Regulatory compliance

Despite there are already established guidelines and regulations in place for the use of lentiviral vectors as ATMPs, regulatory authorities continue to refine and update these guidelines as new information and experience is gained, with the aim to ensure the safety and efficacy of lentiviral vectors as ATMPs. These changes may require manufacturers to implement new or modified procedures to ensure compliance with the updated regulations. For example, changes in the required testing for safety or quality control may require additional steps in the manufacturing process or modifications to existing equipment. Additionally, changes in the regulatory environment may necessitate the development of new analytical methods or the refinement of existing ones.

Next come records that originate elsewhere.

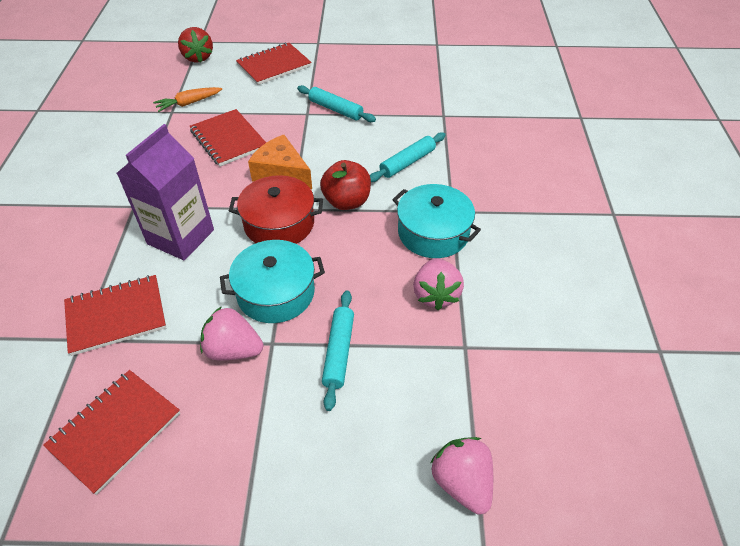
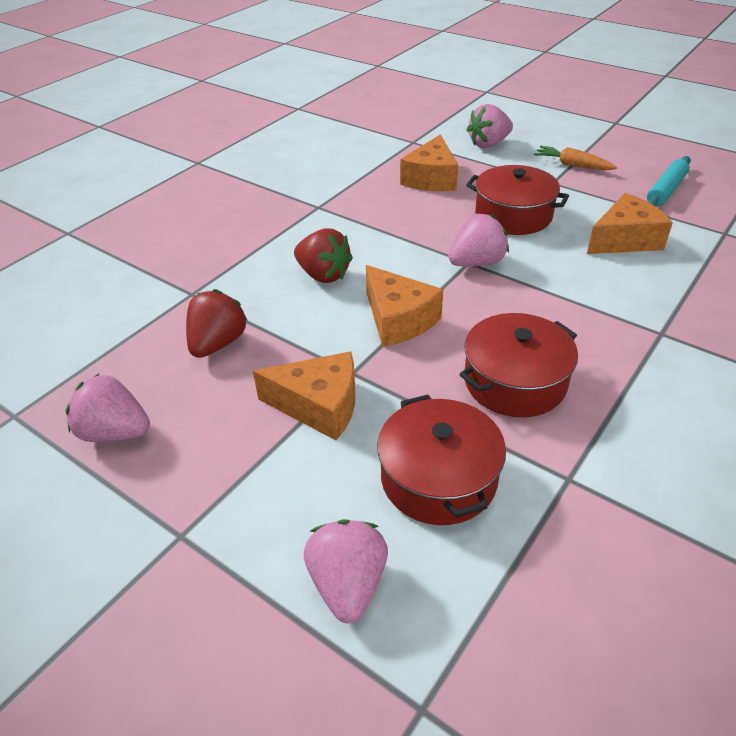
orange cheese: [248,135,312,189] = 1 -> [253,351,355,440] [366,265,443,347] [400,134,458,191] [587,193,673,254] = 4
pink strawberry: [200,306,263,360] [413,258,464,310] [431,437,493,515] = 3 -> [66,374,150,442] [304,519,388,624] [448,214,509,267] [467,104,513,148] = 4
purple carton: [117,124,214,260] = 1 -> none = 0
red apple: [320,160,371,210] = 1 -> none = 0
red notebook: [43,370,180,495] [64,275,166,356] [190,109,266,166] [236,43,312,85] = 4 -> none = 0
red pot: [229,175,323,244] = 1 -> [377,395,506,525] [459,313,578,417] [466,165,569,235] = 3
red strawberry: [178,27,213,63] = 1 -> [186,289,248,358] [294,228,353,283] = 2
turquoise pot: [220,240,325,323] [392,184,481,258] = 2 -> none = 0
turquoise rolling pin: [297,85,376,122] [322,291,354,411] [370,132,446,182] = 3 -> [647,156,691,206] = 1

Process changes during the product life-cycle

Any change made to the manufacturing process can have a significant impact on product quality, yield, cost and acceptance by regulatory agencies. These factors can ultimately impact project timelines and time to market. Therefore, a comparability study is required to transition from one system to another, and it is crucial to consider all the potential ramifications of any changes made to the manufacturing process.

In vivo application

Regulatory requirements for in vivo use of LV vectors are more stringent in terms of residuals levels allowed in each vector dose. This opens for the field two major challenges: from a process point of view there is the need to increase the grade of purification of lentiviral vectors, evaluating new approaches like affinity resins and membranes. In parallel, the development of analytical methods with sufficient sensitivity to detect very low concentrations of host cell proteins and host cell DNA becomes crucial.

Conclusion

Cell and gene therapies have emerged as promising treatments for previously untreatable diseases, and viral vectors are currently the preferred gene-delivery vehicle for most of these advanced therapies. As a result, safe, robust, and cost-effective manufacturing processes are necessary to meet the demands of the patient population. However, the complexity involved in developing and scaling viral vector processes to commercial manufacturing scale, as well as the lack of standardized approaches, remain as challenges that can impact therapy development timelines and productivity. Therefore, the selection of an appropriate production platform plays a key role in the successful implementation of a process that meets commercialization timelines and manufacturing costs, ultimately making these therapies accessible to patients.